Contemporary reverse CART technique. This technique minimally expands the CTO segment using a small antegrade balloon and manipulates the retrograde guidewire to target it. For the successful application of this method, the retrograde guidewire must have the ability to operate precisely and intentionally, and the Gaia series is the most appropriate. This can reduce unnecessary subintimal space expansion, arterial injury, and the length of subintimal stenting in the CTO segment. This method can be applied more easily if the antegrade balloon is located at the center of the CTO segment (a), but it can be applied even if the antegrade balloon is located at the edge of the CTO vessel (b)

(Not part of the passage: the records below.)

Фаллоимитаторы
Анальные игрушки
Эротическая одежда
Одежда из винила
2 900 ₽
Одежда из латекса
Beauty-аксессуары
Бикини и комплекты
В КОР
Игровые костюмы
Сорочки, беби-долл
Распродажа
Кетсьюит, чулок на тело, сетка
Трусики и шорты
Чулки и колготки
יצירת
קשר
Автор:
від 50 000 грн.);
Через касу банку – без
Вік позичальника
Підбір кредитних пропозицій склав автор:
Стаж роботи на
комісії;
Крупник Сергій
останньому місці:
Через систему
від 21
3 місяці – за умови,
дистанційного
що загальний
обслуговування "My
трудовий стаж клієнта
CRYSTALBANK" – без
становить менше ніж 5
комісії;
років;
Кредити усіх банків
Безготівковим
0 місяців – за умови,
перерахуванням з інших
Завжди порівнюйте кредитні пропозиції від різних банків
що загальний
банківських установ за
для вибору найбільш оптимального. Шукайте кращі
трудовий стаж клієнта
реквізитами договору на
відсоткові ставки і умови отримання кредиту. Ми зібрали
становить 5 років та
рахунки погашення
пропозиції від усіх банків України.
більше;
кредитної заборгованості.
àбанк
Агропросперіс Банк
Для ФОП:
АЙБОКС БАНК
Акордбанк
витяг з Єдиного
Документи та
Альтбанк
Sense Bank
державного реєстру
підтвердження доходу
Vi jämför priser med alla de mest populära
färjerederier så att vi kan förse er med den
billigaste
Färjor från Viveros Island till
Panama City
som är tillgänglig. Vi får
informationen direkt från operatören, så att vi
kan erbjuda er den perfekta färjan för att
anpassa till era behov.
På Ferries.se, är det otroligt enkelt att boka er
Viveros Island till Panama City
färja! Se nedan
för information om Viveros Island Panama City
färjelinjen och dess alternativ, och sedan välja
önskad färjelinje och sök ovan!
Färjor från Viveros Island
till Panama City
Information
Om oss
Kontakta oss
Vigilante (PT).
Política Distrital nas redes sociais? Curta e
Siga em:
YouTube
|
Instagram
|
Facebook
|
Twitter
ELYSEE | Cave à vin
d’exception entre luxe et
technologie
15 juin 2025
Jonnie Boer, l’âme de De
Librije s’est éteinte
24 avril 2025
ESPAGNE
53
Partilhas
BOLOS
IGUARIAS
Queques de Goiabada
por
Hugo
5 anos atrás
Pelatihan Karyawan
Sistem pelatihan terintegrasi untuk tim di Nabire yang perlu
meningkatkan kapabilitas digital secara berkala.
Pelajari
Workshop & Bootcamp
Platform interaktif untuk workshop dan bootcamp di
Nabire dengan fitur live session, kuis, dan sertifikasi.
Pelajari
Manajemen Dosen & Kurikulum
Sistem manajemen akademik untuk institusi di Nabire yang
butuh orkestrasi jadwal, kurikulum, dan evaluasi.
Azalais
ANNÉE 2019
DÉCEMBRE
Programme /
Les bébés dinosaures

Injecting contrast media through the antegrade guiding catheter should be avoided as far as possible, to avoid flow-induced subintimal dissection. IVUS provides very important clues in the selection of appropriate balloon and stent size. The distal location of the stent can be identified by the distal landing zone observed through contralateral injection, but often it is not possible to obtain sufficient information due to the poor visualization of distal landing zone or other reasons. In this situation, IVUS can be used to accurately identify the size and position of the distal landing zone for stent location [6, 9]. Confirmation of the position of the IVUS catheter in the cine angiogram can be used for determination of stenting location without injecting the contrast agent.